Work to be completed - Please transcribe the data exactly as shown, skipping the images.

Data extract -

──────────

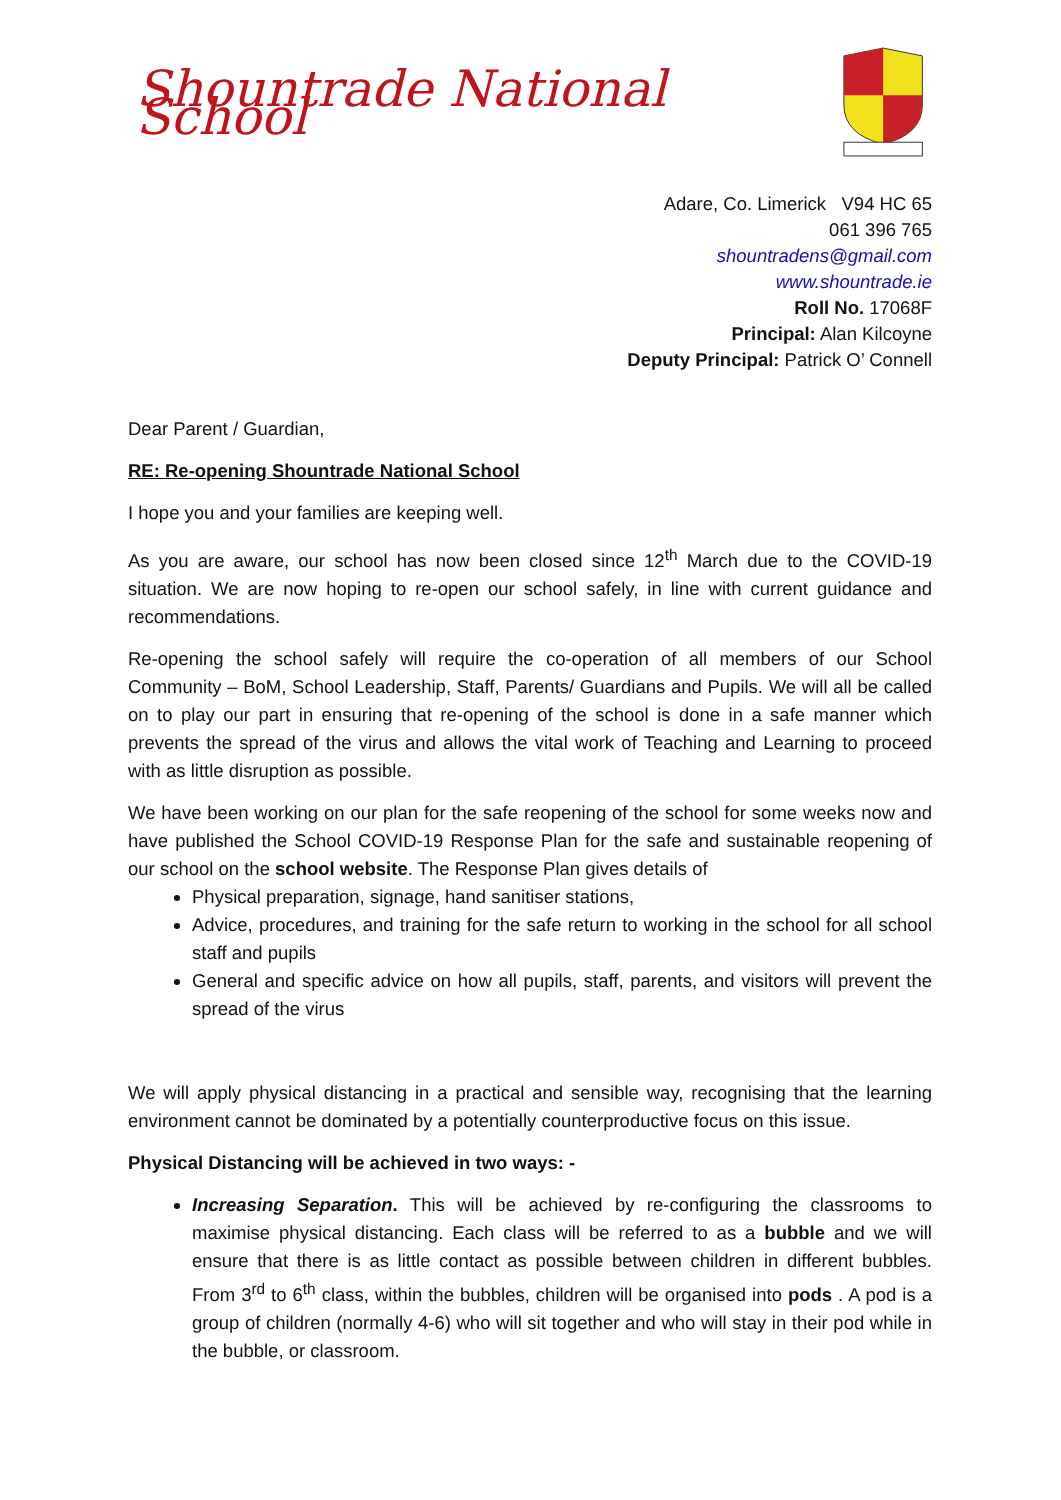Shountrade National School
Adare, Co. Limerick V94 HC 65
061 396 765
shountradens@gmail.com
www.shountrade.ie
Roll No. 17068F
Principal: Alan Kilcoyne
Deputy Principal: Patrick O’ Connell
Dear Parent / Guardian,
RE: Re-opening Shountrade National School
I hope you and your families are keeping well.
As you are aware, our school has now been closed since 12<sup>th</sup> March due to the COVID-19 situation. We are now hoping to re-open our school safely, in line with current guidance and recommendations.
Re-opening the school safely will require the co-operation of all members of our School Community – BoM, School Leadership, Staff, Parents/ Guardians and Pupils. We will all be called on to play our part in ensuring that re-opening of the school is done in a safe manner which prevents the spread of the virus and allows the vital work of Teaching and Learning to proceed with as little disruption as possible.
We have been working on our plan for the safe reopening of the school for some weeks now and have published the School COVID-19 Response Plan for the safe and sustainable reopening of our school on the school website. The Response Plan gives details of
Physical preparation, signage, hand sanitiser stations,
Advice, procedures, and training for the safe return to working in the school for all school staff and pupils
General and specific advice on how all pupils, staff, parents, and visitors will prevent the spread of the virus
We will apply physical distancing in a practical and sensible way, recognising that the learning environment cannot be dominated by a potentially counterproductive focus on this issue.
Physical Distancing will be achieved in two ways: -
Increasing Separation. This will be achieved by re-configuring the classrooms to maximise physical distancing. Each class will be referred to as a bubble and we will ensure that there is as little contact as possible between children in different bubbles. From 3<sup>rd</sup> to 6<sup>th</sup> class, within the bubbles, children will be organised into pods . A pod is a group of children (normally 4-6) who will sit together and who will stay in their pod while in the bubble, or classroom.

──────────

Result of the exercise -
Shountrade National School
Adare, Co. Limerick V94 HC 65
061 396 765
shountradens@gmail.com
www.shountrade.ie
Roll No. 17068F
Principal: Alan Kilcoyne
Deputy Principal: Patrick O’ Connell
Dear Parent / Guardian,
RE: Re-opening Shountrade National School
I hope you and your families are keeping well.
As you are aware, our school has now been closed since 12<sup>th</sup> March due to the COVID-19 situation. We are now hoping to re-open our school safely, in line with current guidance and recommendations.
Re-opening the school safely will require the co-operation of all members of our School Community – BoM, School Leadership, Staff, Parents/ Guardians and Pupils. We will all be called on to play our part in ensuring that re-opening of the school is done in a safe manner which prevents the spread of the virus and allows the vital work of Teaching and Learning to proceed with as little disruption as possible.
We have been working on our plan for the safe reopening of the school for some weeks now and have published the School COVID-19 Response Plan for the safe and sustainable reopening of our school on the school website. The Response Plan gives details of
Physical preparation, signage, hand sanitiser stations,
Advice, procedures, and training for the safe return to working in the school for all school staff and pupils
General and specific advice on how all pupils, staff, parents, and visitors will prevent the spread of the virus
We will apply physical distancing in a practical and sensible way, recognising that the learning environment cannot be dominated by a potentially counterproductive focus on this issue.
Physical Distancing will be achieved in two ways: -
Increasing Separation. This will be achieved by re-configuring the classrooms to maximise physical distancing. Each class will be referred to as a bubble and we will ensure that there is as little contact as possible between children in different bubbles. From 3<sup>rd</sup> to 6<sup>th</sup> class, within the bubbles, children will be organised into pods . A pod is a group of children (normally 4-6) who will sit together and who will stay in their pod while in the bubble, or classroom.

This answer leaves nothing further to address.